Don’t Sit On The Ravioli
Some of the best times growing up Italian, were the holiday’s. Christmas, Easter, Thanksgiving were always special events, along with my grandmother’s birthday. Besides getting to see all the aunts and uncles… “don’t forget to kiss your aunts” mom word warn us before we left the house and on the way in to my grandmother’s house, the food was the best.
We would always spend Easter at my maternal grandmother’s, where she lived with my mom’s brother uncle Frank and aunt Dolly ( real name Italia ) but that was off limits. Aunt Dolly would always make a coconut cake in the shape of a lamb, Aunt Mary would make the “gravy” or sauce for you purists, and uncle Frank would make home made ravioli. It was quite amazing to watch uncle Frank roll out a perfect 3’ by 3’ sheet of pasta using a wooden dowel. Always the perfect thickness. He would spoon on the filling an make about 24 at a time, and in the end make about 10 dozen or so, and with the scraps hand cut linguini preferred by grandma.
But that’s not the story!
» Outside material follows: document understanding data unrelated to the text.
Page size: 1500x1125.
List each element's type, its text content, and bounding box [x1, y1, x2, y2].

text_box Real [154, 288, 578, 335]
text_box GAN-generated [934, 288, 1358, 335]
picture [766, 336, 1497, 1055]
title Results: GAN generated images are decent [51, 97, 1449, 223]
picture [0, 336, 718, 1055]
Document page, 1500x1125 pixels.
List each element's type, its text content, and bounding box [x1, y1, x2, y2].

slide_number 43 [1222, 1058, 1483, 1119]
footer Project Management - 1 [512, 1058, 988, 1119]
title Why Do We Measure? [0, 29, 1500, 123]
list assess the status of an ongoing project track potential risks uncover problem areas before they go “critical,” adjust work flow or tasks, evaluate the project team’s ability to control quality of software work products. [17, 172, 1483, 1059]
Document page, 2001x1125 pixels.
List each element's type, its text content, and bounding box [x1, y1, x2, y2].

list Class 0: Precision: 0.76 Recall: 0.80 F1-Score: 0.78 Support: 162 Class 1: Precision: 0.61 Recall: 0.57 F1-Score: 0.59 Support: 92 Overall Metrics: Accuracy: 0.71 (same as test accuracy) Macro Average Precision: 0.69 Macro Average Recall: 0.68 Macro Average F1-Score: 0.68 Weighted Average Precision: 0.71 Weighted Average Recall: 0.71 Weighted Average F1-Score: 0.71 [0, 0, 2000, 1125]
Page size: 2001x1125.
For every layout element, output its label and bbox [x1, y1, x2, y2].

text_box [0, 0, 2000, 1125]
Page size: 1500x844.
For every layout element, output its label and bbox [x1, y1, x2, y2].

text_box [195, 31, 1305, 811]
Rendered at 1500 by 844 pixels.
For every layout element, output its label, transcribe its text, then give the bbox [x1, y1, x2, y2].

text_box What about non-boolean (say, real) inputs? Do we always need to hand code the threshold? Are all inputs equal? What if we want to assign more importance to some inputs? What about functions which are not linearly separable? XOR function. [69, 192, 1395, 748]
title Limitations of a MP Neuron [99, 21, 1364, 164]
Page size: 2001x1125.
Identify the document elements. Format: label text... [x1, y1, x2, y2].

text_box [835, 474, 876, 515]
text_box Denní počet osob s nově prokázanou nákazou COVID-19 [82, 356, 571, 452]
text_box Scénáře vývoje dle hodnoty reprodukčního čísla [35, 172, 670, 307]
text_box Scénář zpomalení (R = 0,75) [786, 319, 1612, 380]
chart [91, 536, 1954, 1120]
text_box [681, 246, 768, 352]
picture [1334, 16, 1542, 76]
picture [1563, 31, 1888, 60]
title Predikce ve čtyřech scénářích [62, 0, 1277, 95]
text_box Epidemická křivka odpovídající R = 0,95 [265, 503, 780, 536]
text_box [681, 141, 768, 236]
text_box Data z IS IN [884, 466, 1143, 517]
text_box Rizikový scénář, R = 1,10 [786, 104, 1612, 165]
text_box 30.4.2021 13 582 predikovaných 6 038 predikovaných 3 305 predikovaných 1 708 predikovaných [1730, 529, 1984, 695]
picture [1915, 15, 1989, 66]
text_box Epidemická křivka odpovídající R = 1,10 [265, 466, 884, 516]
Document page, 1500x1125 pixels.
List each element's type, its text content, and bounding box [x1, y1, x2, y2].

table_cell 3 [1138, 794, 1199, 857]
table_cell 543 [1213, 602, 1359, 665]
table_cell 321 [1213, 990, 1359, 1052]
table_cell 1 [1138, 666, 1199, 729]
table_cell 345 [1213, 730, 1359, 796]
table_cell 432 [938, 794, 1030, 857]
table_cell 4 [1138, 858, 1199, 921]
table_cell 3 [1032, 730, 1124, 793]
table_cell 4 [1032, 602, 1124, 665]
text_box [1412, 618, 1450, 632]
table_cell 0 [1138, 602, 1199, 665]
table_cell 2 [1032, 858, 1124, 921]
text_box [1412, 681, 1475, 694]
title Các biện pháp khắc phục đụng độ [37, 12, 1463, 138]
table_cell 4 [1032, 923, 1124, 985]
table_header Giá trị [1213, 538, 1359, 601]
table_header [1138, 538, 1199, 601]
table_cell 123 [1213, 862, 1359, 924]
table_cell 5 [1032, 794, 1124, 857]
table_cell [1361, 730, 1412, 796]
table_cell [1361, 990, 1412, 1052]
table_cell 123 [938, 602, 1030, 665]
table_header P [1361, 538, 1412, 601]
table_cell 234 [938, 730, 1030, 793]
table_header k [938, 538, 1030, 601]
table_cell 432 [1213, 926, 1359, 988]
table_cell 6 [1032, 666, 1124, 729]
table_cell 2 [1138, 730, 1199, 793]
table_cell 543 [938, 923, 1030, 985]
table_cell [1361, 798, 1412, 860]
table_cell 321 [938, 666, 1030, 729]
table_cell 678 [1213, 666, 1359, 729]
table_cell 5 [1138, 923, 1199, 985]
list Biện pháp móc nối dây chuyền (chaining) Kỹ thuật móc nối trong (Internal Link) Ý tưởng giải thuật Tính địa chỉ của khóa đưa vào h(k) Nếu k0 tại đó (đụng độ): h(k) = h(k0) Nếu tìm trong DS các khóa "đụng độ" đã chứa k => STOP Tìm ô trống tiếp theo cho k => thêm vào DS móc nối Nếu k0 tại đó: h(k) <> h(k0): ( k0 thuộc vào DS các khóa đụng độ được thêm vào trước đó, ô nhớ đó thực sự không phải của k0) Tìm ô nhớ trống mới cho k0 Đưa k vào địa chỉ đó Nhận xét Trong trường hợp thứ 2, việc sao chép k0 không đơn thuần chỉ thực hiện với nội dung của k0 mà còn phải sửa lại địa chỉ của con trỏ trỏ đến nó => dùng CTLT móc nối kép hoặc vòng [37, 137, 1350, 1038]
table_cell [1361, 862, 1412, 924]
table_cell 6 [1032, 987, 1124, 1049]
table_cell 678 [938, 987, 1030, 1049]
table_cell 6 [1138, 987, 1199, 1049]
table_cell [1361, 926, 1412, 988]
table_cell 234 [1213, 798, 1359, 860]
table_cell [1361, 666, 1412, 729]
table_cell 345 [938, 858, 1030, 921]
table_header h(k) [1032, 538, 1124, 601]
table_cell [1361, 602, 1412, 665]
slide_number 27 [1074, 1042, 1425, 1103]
As uncle Frank would finish each batch, one of us would run them over to the sofa covered in sheets so that they could dry out for an hour or so before they went into the pot of boiling water. One year, my cousin Frank, who was about 16 at the time, dressed in his Easter finery, plopped right down on the couch. Needless to say, several Italian women screamed, Frank you sat on the ravioli. He jumped up, ran out the door, saying “You are all crazy, who puts ravioli on the sofa”!
Almost 50 years later I wrote and recorded the Ravioli song in honor of my cousin Frank and all the good times we had.